Es geht jedenfalls für unser Land immer noch darum, dass wir Aufstieg durch Bildung ermöglichen müssen. 70.000 junge Leute gehen jedes Jahr auf den Arbeitsmarkt, ohne eine vernünftige Schulausbildung zu haben, gleichzeitig klagen wir über Fachkräftemangel. Frauen, die gut ausgebildet sind, können nicht Karriere machen, sich beruflich entwickeln, weil Familie und Kinder und Beruf bei uns immer noch schlecht vereinbar sind. Und gut qualifizierte ältere Arbeitnehmer werden viel zu früh in die Arbeitslosigkeit geschickt oder in die Frühverrentung. Es geht auch schon darum, dass wir in Deutschland dafür sorgen müssen, dass Aufstieg durch Leistung und Arbeit und Bildung möglich wird. Das geht aber nur, wenn gleichzeitig diejenigen, denen es in diesem Land besser und besonders gut geht, auch dazu einen Beitrag leisten. Ich bin schon ein bisschen entsetzt darüber, wie stark die Entsolidarisierung vorangeschritten ist zum Beispiel im Gesundheitswesen. Es kann doch nicht sein, dass nur die, die durchschnittliche Einkommen haben oder wenig verdienen, für die Solidarität zwischen Gesunden und Kranken zuständig sind. Und alle, die besser verdienen, sind nur für sich selber zuständig. Das sind Dinge, die in diesem Land verändert werden müssen. Fortschritt muss wieder Fortschritt für alle Menschen in Deutschland werden und nicht nur für eine kleine Gruppe.

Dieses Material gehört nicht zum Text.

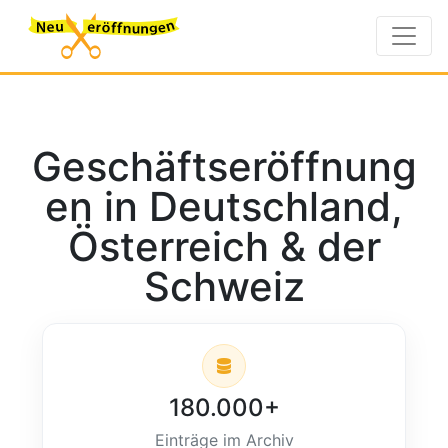
Geschäftseröffnung
en in Deutschland,
Österreich & der
Schweiz
180.000+
Einträge im Archiv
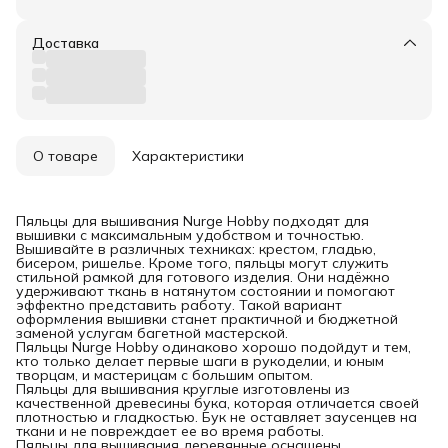
Доставка
О товаре
Характеристики
Пяльцы для вышивания Nurge Hobby подходят для
вышивки с максимальным удобством и точностью.
Вышивайте в различных техниках: крестом, гладью,
бисером, ришелье. Кроме того, пяльцы могут служить
стильной рамкой для готового изделия. Они надёжно
удерживают ткань в натянутом состоянии и помогают
эффектно представить работу. Такой вариант
оформления вышивки станет практичной и бюджетной
заменой услугам багетной мастерской.
Пяльцы Nurge Hobby одинаково хорошо подойдут и тем,
кто только делает первые шаги в рукоделии, и юным
творцам, и мастерицам с большим опытом.
Пяльцы для вышивания круглые изготовлены из
качественной древесины бука, которая отличается своей
плотностью и гладкостью. Бук не оставляет заусенцев на
ткани и не повреждает ее во время работы.
Пяльцы для вышивания деревянные оснащены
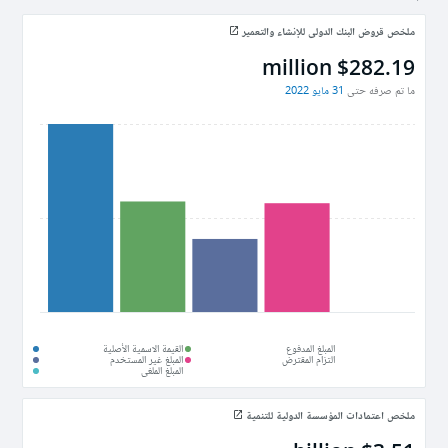
ملخص قروض البنك الدولي للإنشاء والتعمير
$282.19 million
ما تم صرفه حتى
31 مايو 2022
المبلغ المدفوع
القيمة الاسمية الأصلية
التزام المقترض
المبلغ غير المستخدم
المبلغ الملغى
ملخص اعتمادات المؤسسة الدولية للتنمية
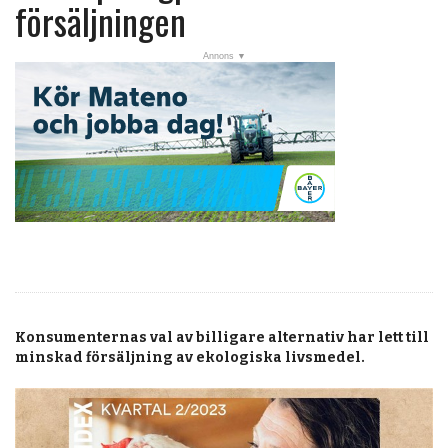
post
försäljningen
Veckans nyheter
Läsartoppen
RSS-flöde
OPINION
KALENDER
MARKNAD
TJÄNSTER
JOBB
Konsumenternas val av billigare alternativ har lett till
ANNONSERA
minskad försäljning av ekologiska livsmedel.
PRENUMERERA
OM OSS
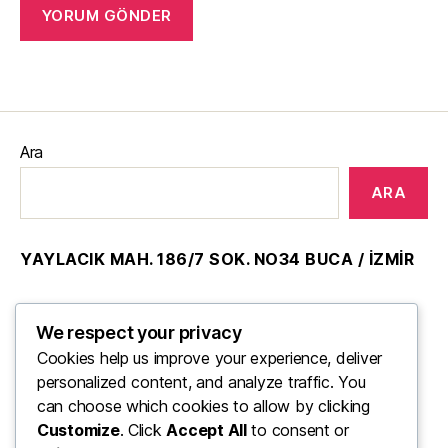
Ara
ARA
YAYLACIK MAH. 186/7 SOK. NO34 BUCA / İZMİR
0850 304 83 20
We respect your privacy
Cookies help us improve your experience, deliver
Gizlilik Politikası
personalized content, and analyze traffic. You
can choose which cookies to allow by clicking
Çerezler Politikası
Customize
. Click
Accept All
to consent or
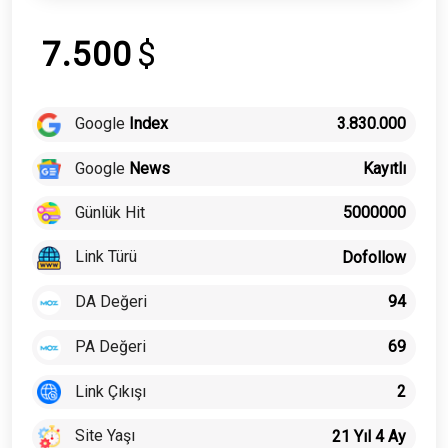
7.500
$
Google
Index
3.830.000
Google
News
Kayıtlı
Günlük Hit
5000000
Link Türü
Dofollow
DA Değeri
94
PA Değeri
69
Link Çıkışı
2
Site Yaşı
21 Yıl 4 Ay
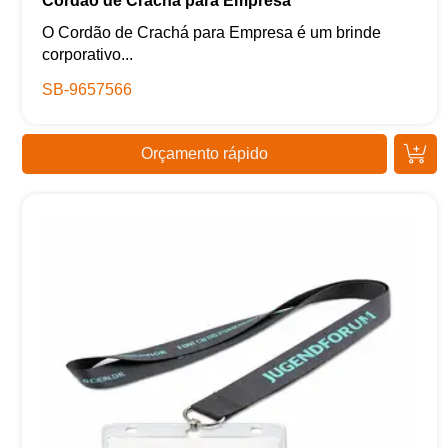
Cordão de Crachá para Empresa
O Cordão de Crachá para Empresa é um brinde
corporativo...
SB-9657566
Orçamento rápido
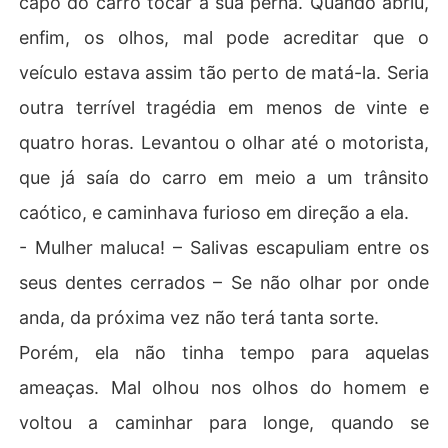
capô do carro tocar a sua perna. Quando abriu,
enfim, os olhos, mal pode acreditar que o
veículo estava assim tão perto de matá-la. Seria
outra terrível tragédia em menos de vinte e
quatro horas. Levantou o olhar até o motorista,
que já saía do carro em meio a um trânsito
caótico, e caminhava furioso em direção a ela.
- Mulher maluca! – Salivas escapuliam entre os
seus dentes cerrados – Se não olhar por onde
anda, da próxima vez não terá tanta sorte.
Porém, ela não tinha tempo para aquelas
ameaças. Mal olhou nos olhos do homem e
voltou a caminhar para longe, quando se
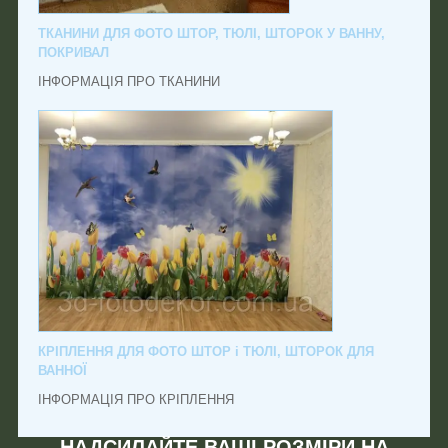
ТКАНИНИ ДЛЯ ФОТО ШТОР, ТЮЛІ, ШТОРОК У ВАННУ,
ПОКРИВАЛ
ІНФОРМАЦІЯ ПРО ТКАНИНИ
КРІПЛЕННЯ ДЛЯ ФОТО ШТОР і ТЮЛІ, ШТОРОК ДЛЯ
ВАННОЇ
ІНФОРМАЦІЯ ПРО КРІПЛЕННЯ
НАДСИЛАЙТЕ ВАШІ РОЗМІРИ НА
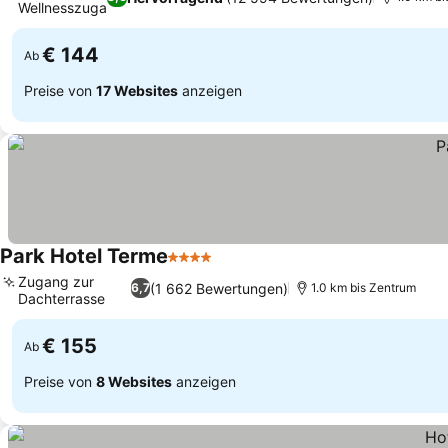
Wellnesszugang
€ 144
Ab
Preise von
17 Websites
anzeigen
Park Hotel Terme
4 Sterne
Zugang zur
(1 662 Bewertungen)
6,7
1.0 km bis Zentrum
Dachterrasse
€ 155
Ab
Preise von
8 Websites
anzeigen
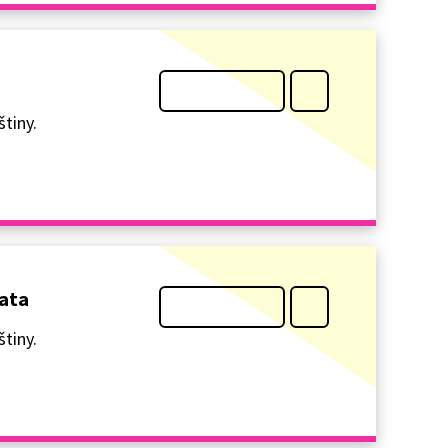
tiny.
řata
tiny.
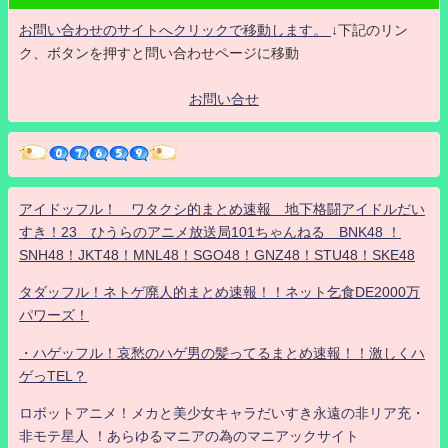
お問い合わせのサイトへクリックで移動します。
↓下記のリン
ク、ボタンを押すと問い合わせページに移動
お問い合せ
アイドッフル！ ワタクシ的まとめ速報 地下格闘アイドルだい
すき！23 ひうらのアニメ放送局101ちゃんねる BNK48 ！
SNH48！JKT48！MNL48！SGO48！GNZ48！STU48！SKE48
タダッフル！ネトゲ廃人的まとめ速報！！ネット乞食DE2000万
パワーズ！
・ハゲッフル！哀愁のハゲ男の髪ってるまとめ速報！！激しくハ
ゲっTEL？
ロボットアニメ！メカと美少女キャラだいすき永遠の非リア充・
非モテ星人 ！あらゆるマニアの為のマニアックサイト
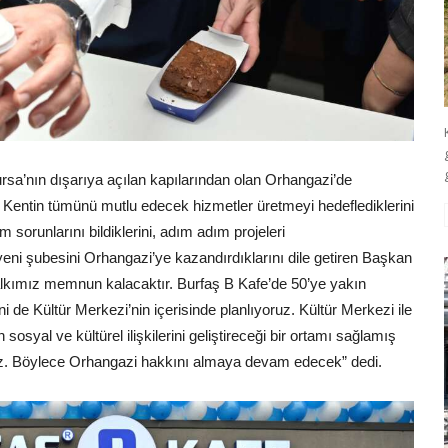
a’nın dışarıya açılan kapılarından olan Orhangazi’de
 Kentin tümünü mutlu edecek hizmetler üretmeyi hedeflediklerini
sorunlarını bildiklerini, adım adım projeleri
n yeni şubesini Orhangazi’ye kazandırdıklarını dile getiren Başkan
halkımız memnun kalacaktır. Burfaş B Kafe’de 50’ye yakın
ni de Kültür Merkezi’nin içerisinde planlıyoruz. Kültür Merkezi ile
 sosyal ve kültürel ilişkilerini geliştireceği bir ortamı sağlamış
oruz. Böylece Orhangazi hakkını almaya devam edecek” dedi.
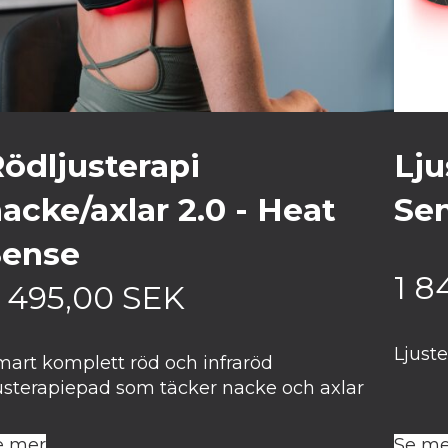
ödljusterapi
Lju
acke/axlar 2.0 - Heat
Se
Sense
1 8
 495,00
SEK
Ljust
mart komplett röd och infraröd
justerapiepad som täcker nacke och axlar
e mer
Se me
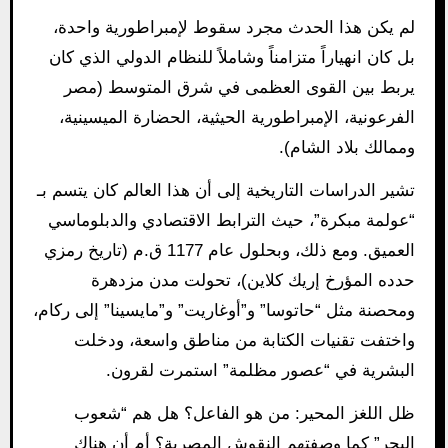
لم يكن هذا الحدث مجرد سقوط لإمبراطورية واحدة،
بل كان انهياراً متزامناً وشاملاً للنظام الدولي الذي كان
يربط بين القوى العظمى في شرق المتوسط (مصر
الفرعونية، الإمبراطورية الحيثية، الحضارة الميسينية،
وممالك بلاد الشام).
تشير الدراسات التاريخية إلى أن هذا العالم كان يتسم بـ
“عولمة مبكرة”، حيث الترابط الاقتصادي والدبلوماسي
العميق. ومع ذلك، وبحلول عام 1177 ق.م (تاريخ رمزي
حدده المؤرخ إريك كلاين)، تحولت مدن مزدهرة
ومحصنة مثل “حاتوسا” و”أوغاريت” و”مايسينا” إلى ركام،
واختفت تقنيات الكتابة من مناطق واسعة، ودخلت
البشرية في “عصور مظلمة” استمرت لقرون.
ظل اللغز المحير: من هو الفاعل؟ هل هم “شعوب
البحر” كما وصفتهم النقوش المصرية؟ أم أن هناك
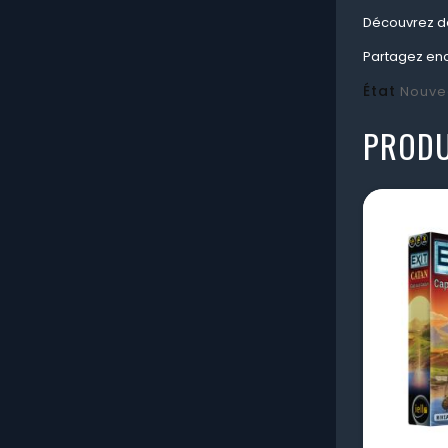
Découvrez de 
Partagez enco
État
Nouve
PRODU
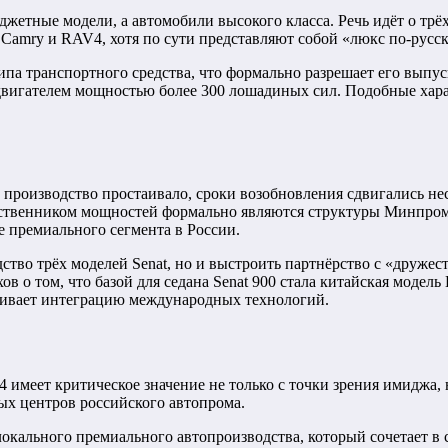
юджетные модели, а автомобили высокого класса. Речь идёт о тр
amry и RAV4, хотя по сути представляют собой «люкс по-русски
ипа транспортного средства, что формально разрешает его выпу
вигателем мощностью более 300 лошадиных сил. Подобные харак
: производство простаивало, сроки возобновления сдвигались нес
 Собственником мощностей формально являются структуры Минп
е премиального сегмента в России.
дство трёх моделей Senat, но и выстроить партнёрство с «друже
в о том, что базой для седана Senat 900 стала китайская модел
кивает интеграцию международных технологий.
 имеет критическое значение не только с точки зрения имиджа, 
вых центров российского автопрома.
локального премиального автопроизводства, который сочетает в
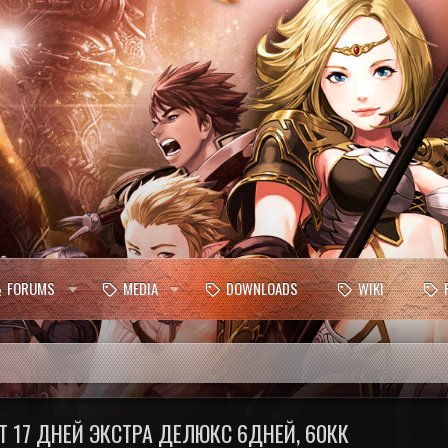
FORUMS
MEDIA
DOWNLOADS
WIKI
Т 17 ДНЕЙ ЭКСТРА ДЕЛЮКС 6ДНЕЙ, 60КК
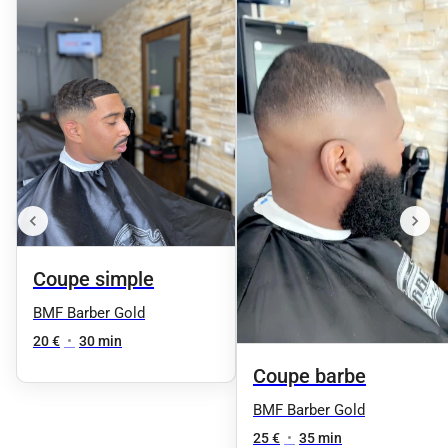
Coupe simple
BMF Barber Gold
20 €
•
30 min
Coupe barbe
BMF Barber Gold
25 €
•
35 min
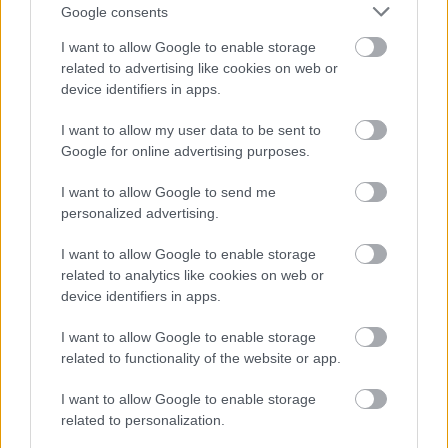
Andreas
•
2019. március 03.
0
Google consents
I want to allow Google to enable storage
&#0;&#0;&#0;&#0;&#0;&#0;&#0;&#0;&#0; *
related to advertising like cookies on web or
MINDEN NAPRA: 1 MONDATBAN IS; 2 KIÍRT
device identifiers in apps.
ÚTMUTATÓ IGE; 3*Protestáns-
RÚF*Károli*Katolikus*FORDÍTÁSBAN*HANGZÓ
I want to allow my user data to be sent to
ÖRÖMHÍRTÁR*
Google for online advertising purposes.
https://evangelikusutmutato.blog.hu/http://www.gara
*** http://utmutato.blog.hu ***…
I want to allow Google to send me
personalized advertising.
- Kedd [2016.02.16.] "Annak a
I want to allow Google to enable storage
szövetségnek a vére ez, amelyet az
related to analytics like cookies on web or
device identifiers in apps.
ÚR kötött veletek!"
I want to allow Google to enable storage
Andreas
•
2016. február 16.
0
related to functionality of the website or app.
&#0;&#0;&#0;&#0;&#0;&#0;&#0;&#0;&#0; *
I want to allow Google to enable storage
MINDEN NAPRA: 1 MONDATBAN IS; 2 KIÍRT
related to personalization.
ÚTMUTATÓ IGE; 3*Protestáns-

In den 70er Jahren waren auch die Sozialdemokraten geprägt von dem Glauben, Fortschritt sei auch durch Technik, durch Technologie möglich. Ist denn heute eine gewisse Technikfeindlichkeit ein Markenzeichen der SPD?
Ich glaube, dass man anders als in den 70er und 60er Jahren keine Fortschrittsgläubigkeit mehr vorfindet, übrigens in der ganzen Gesellschaft nicht. Die Atomtechnologie ist ja gerade entstanden aus dieser Fortschrittsgläubigkeit, auch die Gentechnik birgt große Risiken. Insofern macht es schon Sinn, die Risiken zu bewerten. Nur ohne technischen Fortschritt werden wir weder unseren Wohlstand erhalten noch werden wir die Probleme der Gesellschaft lösen. Wir sind heute sechseinhalb Milliarden Menschen auf der Erde. In 50 Jahren werden wir über neun Milliarden Menschen sein, die wollen alle in Industriegesellschaften leben. Wie sollen wir das machen, ohne dass wir technologisch sparsam mit Rohstoffen umgehen, auf erneuerbare Rohstoffe uns konzentrieren - und das geht nicht ohne technischen Fortschritt. Die Probleme der Industriegesellschaft werden wir nicht mit den Methoden der Agrargesellschaft lösen, sondern immer nur mit den Instrumenten der Industriegesellschaft - und die basieren auf Qualifikation, auf Bildung, auf Forschung und Entwicklung und Technologie.